GOING HOME

Now ninety, she sits each day at the Alzheimer’s facility thinking of who knows what.   It has been five years since she ran her car through a fence and then professed not to have known she was driving.  Tests were conducted, and it was concluded that “compos mentis” no longer described her.  The moldy food filling her refrigerator added further confirmation, if any were needed.

Nothing much changes at the facility from day-to-day.  The patients, ninety percent female, are wheeled out to breakfast.  Only a few walk themselves, and those usually have canes or walkers.  After breakfast, the televisions cater to those who appear interested.  Others slump and sleep in their seats in the common area.  Most are wearing diapers beneath their clothes.   Conversations are few since the patients are generally too befuddled to formulate a question or an answer.  An eerie silence is pervasive, except for an occasional buzzing sound at the attendants’ station when any patient touches an exit door.  The noise is activated by the electronic bracelets they wear to assure there is no escape.

The staff, composed entirely of Caribbean women, circulates in pastel scrubs adding a touch of the exotic to a scene otherwise dominated by shades of gray.  Their lilting accents can sound charming, if you do not focus on the content, which often involves bed-pans or infections or even death.  The workers do not appear emotionally invested in the decay that surrounds them; perhaps, it is necessary for their self-preservation that they remain uninvolved, largely oblivious.  It is just their job.

In her day, and, in fact, up until she was in her late-seventies, she was an athlete.  She played tennis and hiked.  She loved music and art and gardening.  She was politically involved, and there was a sparkle to her blue eyes.   However, her broad range of enthusiastic interests was accompanied by a powerful self-centered narcissism that left friends and relatives confused about their feelings.  Did they like her?  Well, yes, she was so “energetic” and “positive.”  In the end, most of her relationships ended in disillusionment and disengagement on the part of the acquaintances, as they realized, finally, that she truly only cared about herself.

The rare visits to the center by relatives or remaining friends provoke a similar confusion.  There is a slow, inexorable decline in her functions, juxtaposed with identical surroundings where nothing seems to change except, occasionally, the cast of characters.

“Did she recognize you this time?” someone will ask.

“Yes, perhaps.  It’s hard to tell.  She asked how the family is.”

“They often cover that way, with general questions.   Was she alert?”

“She hasn’t been alert for several years.  But she still moves her arms.  Her neck supports her head, sort of.   She seems tired.  But if she sees ice cream, she revives.”

“She still has an appetite?”

“Yes, for sweets.”

Doctors rarely enter the building, unless there is an emergency or Medicaid allows payment for a “mental visit.”  But a slew of other service providers arrive each day to trim hair and nails, lead exercise, or sing folk songs, etc.  There are church services on Sunday for those who are interested, and even those who do not know if they are interested.  Instead of the television room, they are wheeled into a small chapel to hear a simple sermon after breakfast.  It is ironic that she, an adamant atheist throughout adulthood, is usually among the audience.

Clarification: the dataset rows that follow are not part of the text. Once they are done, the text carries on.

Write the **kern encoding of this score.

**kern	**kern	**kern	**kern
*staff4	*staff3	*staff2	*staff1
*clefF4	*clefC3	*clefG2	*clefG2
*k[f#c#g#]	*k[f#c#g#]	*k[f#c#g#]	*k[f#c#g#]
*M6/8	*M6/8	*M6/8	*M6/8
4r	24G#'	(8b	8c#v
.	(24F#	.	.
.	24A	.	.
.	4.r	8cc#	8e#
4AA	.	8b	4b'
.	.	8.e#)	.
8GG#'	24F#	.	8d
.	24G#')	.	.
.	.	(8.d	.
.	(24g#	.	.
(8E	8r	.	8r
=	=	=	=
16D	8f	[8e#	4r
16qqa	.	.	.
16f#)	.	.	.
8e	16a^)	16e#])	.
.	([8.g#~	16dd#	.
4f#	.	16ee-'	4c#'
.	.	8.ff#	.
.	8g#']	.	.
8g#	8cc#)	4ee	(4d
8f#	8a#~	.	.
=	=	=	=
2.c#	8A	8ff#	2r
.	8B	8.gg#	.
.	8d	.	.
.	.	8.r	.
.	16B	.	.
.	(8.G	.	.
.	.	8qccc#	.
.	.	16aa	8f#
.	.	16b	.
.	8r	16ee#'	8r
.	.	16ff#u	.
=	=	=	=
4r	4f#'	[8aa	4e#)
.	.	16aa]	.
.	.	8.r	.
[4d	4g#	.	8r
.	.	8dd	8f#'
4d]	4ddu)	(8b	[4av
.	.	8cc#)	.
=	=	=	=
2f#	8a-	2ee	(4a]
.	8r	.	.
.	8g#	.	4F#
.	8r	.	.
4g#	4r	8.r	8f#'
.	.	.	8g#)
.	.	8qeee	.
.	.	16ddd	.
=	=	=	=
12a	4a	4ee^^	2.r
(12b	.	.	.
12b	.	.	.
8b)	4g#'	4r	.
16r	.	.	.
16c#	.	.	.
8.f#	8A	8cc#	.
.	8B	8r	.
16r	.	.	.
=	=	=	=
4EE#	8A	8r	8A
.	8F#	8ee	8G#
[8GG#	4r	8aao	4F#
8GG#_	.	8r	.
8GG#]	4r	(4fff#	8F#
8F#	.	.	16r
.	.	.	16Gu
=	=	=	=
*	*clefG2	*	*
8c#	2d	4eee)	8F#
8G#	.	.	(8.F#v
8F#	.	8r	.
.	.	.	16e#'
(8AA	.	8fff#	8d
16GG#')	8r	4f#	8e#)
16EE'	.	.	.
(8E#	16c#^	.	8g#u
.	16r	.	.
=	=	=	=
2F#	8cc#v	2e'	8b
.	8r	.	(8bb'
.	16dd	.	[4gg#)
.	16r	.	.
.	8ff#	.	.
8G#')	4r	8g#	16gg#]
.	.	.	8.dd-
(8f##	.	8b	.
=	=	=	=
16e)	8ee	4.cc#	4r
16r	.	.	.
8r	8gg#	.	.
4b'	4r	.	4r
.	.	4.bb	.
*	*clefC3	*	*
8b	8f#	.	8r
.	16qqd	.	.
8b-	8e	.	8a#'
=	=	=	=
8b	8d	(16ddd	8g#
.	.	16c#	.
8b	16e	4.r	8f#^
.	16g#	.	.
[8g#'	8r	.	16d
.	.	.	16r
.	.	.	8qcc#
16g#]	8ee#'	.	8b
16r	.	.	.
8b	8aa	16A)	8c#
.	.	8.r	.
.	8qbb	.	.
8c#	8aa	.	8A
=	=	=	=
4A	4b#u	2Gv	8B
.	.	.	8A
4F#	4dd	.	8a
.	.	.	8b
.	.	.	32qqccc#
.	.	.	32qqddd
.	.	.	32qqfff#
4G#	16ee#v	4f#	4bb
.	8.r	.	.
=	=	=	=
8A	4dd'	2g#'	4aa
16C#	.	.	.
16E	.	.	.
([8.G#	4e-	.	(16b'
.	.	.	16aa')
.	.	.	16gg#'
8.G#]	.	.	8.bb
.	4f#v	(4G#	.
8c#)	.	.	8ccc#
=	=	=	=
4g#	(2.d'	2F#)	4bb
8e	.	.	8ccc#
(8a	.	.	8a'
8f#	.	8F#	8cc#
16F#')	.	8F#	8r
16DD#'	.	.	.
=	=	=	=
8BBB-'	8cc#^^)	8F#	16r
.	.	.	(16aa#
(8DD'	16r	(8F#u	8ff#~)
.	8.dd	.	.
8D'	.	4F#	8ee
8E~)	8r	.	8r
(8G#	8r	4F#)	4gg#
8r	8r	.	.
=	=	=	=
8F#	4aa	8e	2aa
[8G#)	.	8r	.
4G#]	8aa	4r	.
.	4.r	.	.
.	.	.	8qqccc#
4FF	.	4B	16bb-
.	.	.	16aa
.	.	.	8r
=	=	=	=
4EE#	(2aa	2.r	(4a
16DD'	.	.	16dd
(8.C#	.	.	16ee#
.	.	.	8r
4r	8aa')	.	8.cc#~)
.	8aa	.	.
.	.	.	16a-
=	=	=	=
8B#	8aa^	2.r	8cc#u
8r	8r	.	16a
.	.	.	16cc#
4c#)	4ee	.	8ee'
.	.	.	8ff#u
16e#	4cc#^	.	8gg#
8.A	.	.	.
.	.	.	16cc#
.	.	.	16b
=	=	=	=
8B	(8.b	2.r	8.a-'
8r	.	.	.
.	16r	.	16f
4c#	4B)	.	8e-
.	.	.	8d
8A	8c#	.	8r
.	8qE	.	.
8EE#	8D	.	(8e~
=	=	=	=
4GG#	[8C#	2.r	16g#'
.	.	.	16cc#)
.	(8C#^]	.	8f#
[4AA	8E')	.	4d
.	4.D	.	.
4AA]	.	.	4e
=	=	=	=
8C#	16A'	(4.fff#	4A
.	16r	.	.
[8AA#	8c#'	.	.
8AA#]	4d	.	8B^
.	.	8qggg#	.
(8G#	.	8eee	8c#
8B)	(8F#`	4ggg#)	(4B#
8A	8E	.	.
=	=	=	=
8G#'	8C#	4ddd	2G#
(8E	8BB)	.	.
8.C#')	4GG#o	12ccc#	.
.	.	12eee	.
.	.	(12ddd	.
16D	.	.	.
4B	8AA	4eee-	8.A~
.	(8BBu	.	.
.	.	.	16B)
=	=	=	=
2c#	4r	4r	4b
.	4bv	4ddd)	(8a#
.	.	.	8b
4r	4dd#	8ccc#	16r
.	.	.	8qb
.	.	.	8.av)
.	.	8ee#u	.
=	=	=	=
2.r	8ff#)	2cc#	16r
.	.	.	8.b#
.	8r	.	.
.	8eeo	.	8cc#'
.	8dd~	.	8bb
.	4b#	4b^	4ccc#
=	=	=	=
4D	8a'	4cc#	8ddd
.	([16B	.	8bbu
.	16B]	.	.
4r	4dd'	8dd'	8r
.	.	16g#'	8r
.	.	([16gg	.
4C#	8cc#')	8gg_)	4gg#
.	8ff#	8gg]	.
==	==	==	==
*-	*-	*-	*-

Some of the patients have numerous visitors, particularly when they first arrive.  Children come with grandchildren in tow, bringing gifts and food and flowers.  With some exceptions, these visits slow over time as the families realize that their ministrations are not acknowledged or, worse, not comprehended.  Alzheimer’s generally is not an acute disease.  It works faster on some than on others, but its progress is, so far, unstoppable.

“Oh, I’m just on vacation,” she used to say, when she first arrived.  “I’ll be getting back to my apartment any time now.”   More recently, with a decreasing grasp on reality, she will say:  “I’m just visiting a friend for lunch,” or “I wonder about some of the people here.”

Such pronouncements were greeted with humor in the beginning.  They showed her fighting spirit.  In time, they were less amusing as futility outweighed hopefulness.  When she asked if she lived in California or Connecticut, it emphasized her lack of mental function.  Instead of repeating these stories to show how positive she was, visitors regarded her confused questions as disturbing, as indications of how far she had fallen.  After three years or so, she stopped asking about leaving.  Optimism finally disappeared under the grinding tedium of a diminishing mind.

It was surprising, therefore, to receive a call last month from the social worker at the facility.  It seems that, in what must have been regarded as a fit of enlightened humanism, New Jersey passed a law requiring that each patient be asked to reaffirm, annually, that they wish to remain at the facility.

“We asked her if she would like to go home,” said the caller, “and she said she would.”

“Do you think she is capable of going home?”

“No, I don’t,” said the social worker.  “But we have to ask.”

“What do you want us to say?”

“As her guardians, you have to instruct us to keep her.”

“Okay.  Please continue to keep her.”

“Thank you.  We’ll check with you again next year.”

“Is this really necessary?”

“It’s the law,” was the reply.

So, she will remain at the facility for another year.  Barring a miraculous cure or a merciful death, she will not be going home.